§ Exercise aim: Identify every line in the listing that contains the word "interesses", and reproduce each such line in full.

------------

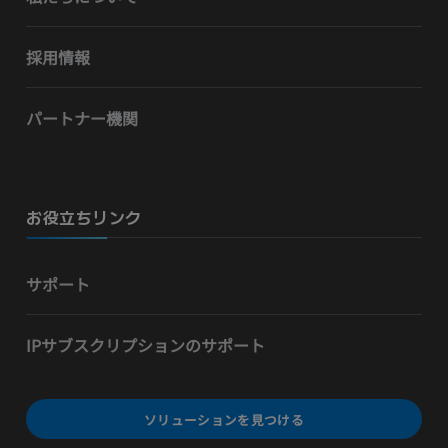
採用情報
パートナー機関
お役立ちリンク
サポート
IPサブスクリプションのサポート
ソリューションを見つける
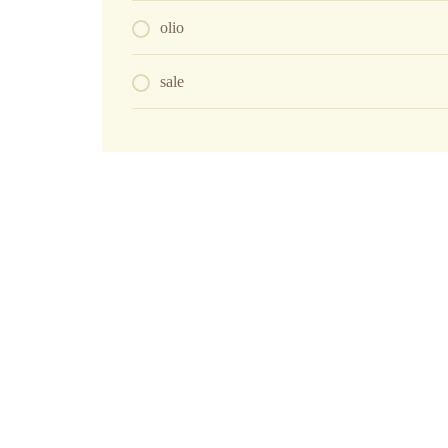
olio
sale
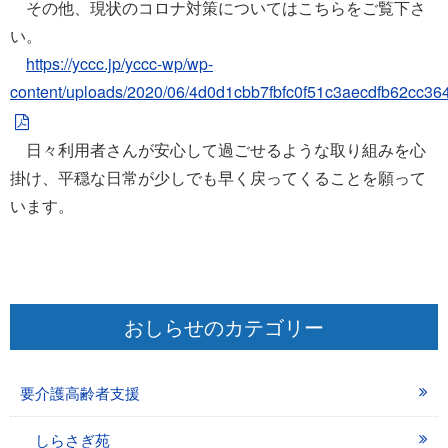
その他、現状のコロナ対策についてはこちらをご覧下さ
い。
https://yccc.jp/yccc-wp/wp-
content/uploads/2020/06/4d0d1cbb7fbfc0f51c3aecdfb62cc364
日々利用者さんが安心して過ごせるような取り組みを心
掛け、平穏な日常が少しでも早く戻ってくることを願って
います。
おしらせのカテゴリー
要介護高齢者支援
しらさぎ苑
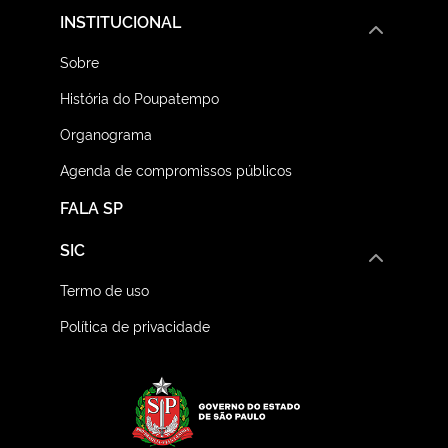
INSTITUCIONAL
Sobre
História do Poupatempo
Organograma
Agenda de compromissos públicos
FALA SP
SIC
Termo de uso
Política de privacidade
Logo do Governo do E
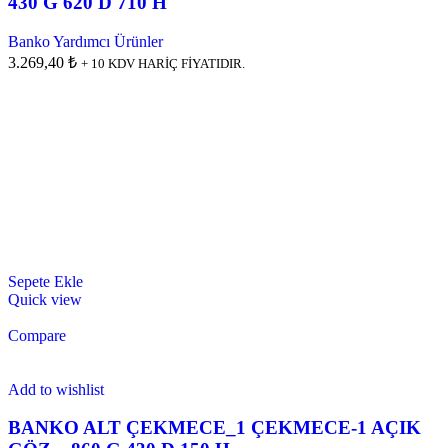
430 G 620 D 710 H
Banko Yardımcı Ürünler
3.269,40 ₺
+ 10 KDV HARİÇ FİYATIDIR.
Sepete Ekle
Quick view
Compare
Add to wishlist
BANKO ALT ÇEKMECE_1 ÇEKMECE-1 AÇIK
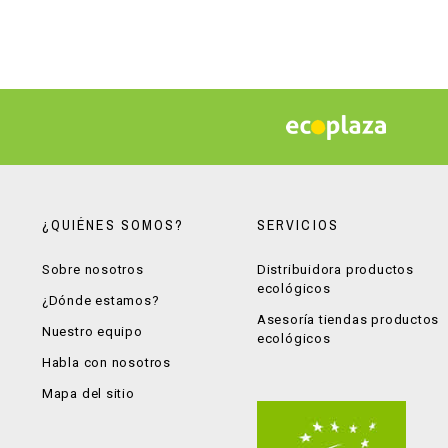
¿QUIÉNES SOMOS?
SERVICIOS
Sobre nosotros
Distribuidora productos
ecológicos
¿Dónde estamos?
Asesoría tiendas productos
Nuestro equipo
ecológicos
Habla con nosotros
Mapa del sitio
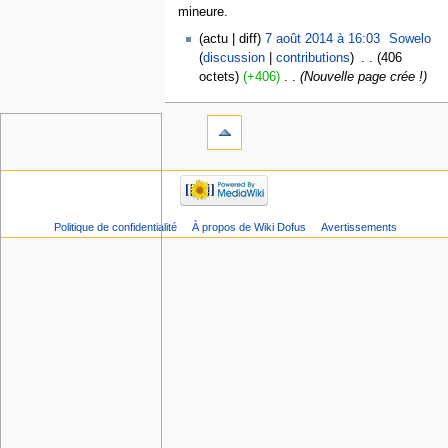
mineure.
actu
diff
7 août 2014 à 16:03
‎
Sowelo
discussion
contributions
‎
406
octets
+406
‎
Nouvelle page crée !
Politique de confidentialité
À propos de Wiki Dofus
Avertissements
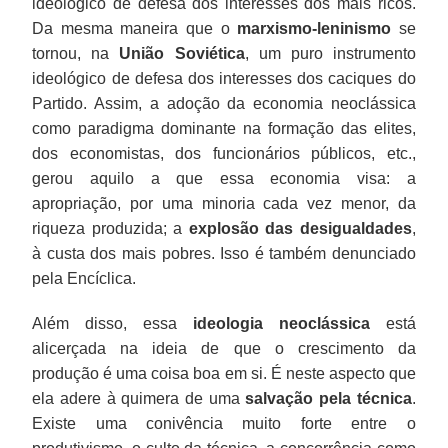
ideológico de defesa dos interesses dos mais ricos.
Da mesma maneira que o
marxismo-leninismo
se
tornou, na
União Soviética
, um puro instrumento
ideológico de defesa dos interesses dos caciques do
Partido. Assim, a adoção da economia neoclássica
como paradigma dominante na formação das elites,
dos economistas, dos funcionários públicos, etc.,
gerou aquilo a que essa economia visa: a
apropriação, por uma minoria cada vez menor, da
riqueza produzida; a
explosão das desigualdades
,
à custa dos mais pobres. Isso é também denunciado
pela Encíclica.
Além disso, essa
ideologia neoclássica
está
alicerçada na ideia de que o crescimento da
produção é uma coisa boa em si. É neste aspecto que
ela adere à quimera de uma
salvação pela técnica
.
Existe uma conivência muito forte entre o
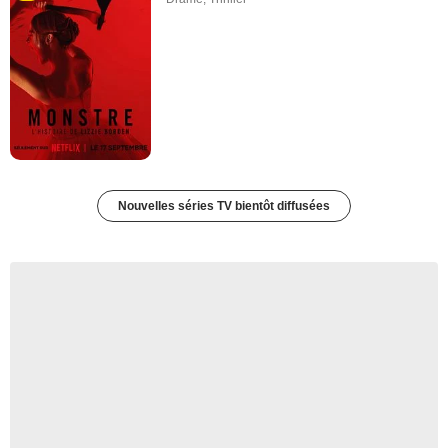
Nouvelles séries TV bientôt diffusées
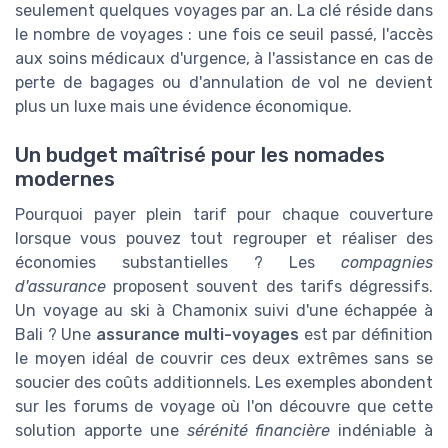
seulement quelques voyages par an. La clé réside dans
le nombre de voyages : une fois ce seuil passé, l'accès
aux soins médicaux d'urgence, à l'assistance en cas de
perte de bagages ou d'annulation de vol ne devient
plus un luxe mais une évidence économique.
Un budget maîtrisé pour les nomades
modernes
Pourquoi payer plein tarif pour chaque couverture
lorsque vous pouvez tout regrouper et réaliser des
économies substantielles ? Les
compagnies
d'assurance
proposent souvent des tarifs dégressifs.
Un voyage au ski à Chamonix suivi d'une échappée à
Bali ? Une
assurance multi-voyages
est par définition
le moyen idéal de couvrir ces deux extrêmes sans se
soucier des coûts additionnels. Les exemples abondent
sur les forums de voyage où l'on découvre que cette
solution apporte une
sérénité financière
indéniable à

------------

§ Task result:
ideológico de defesa dos interesses dos mais ricos.
ideológico de defesa dos interesses dos caciques do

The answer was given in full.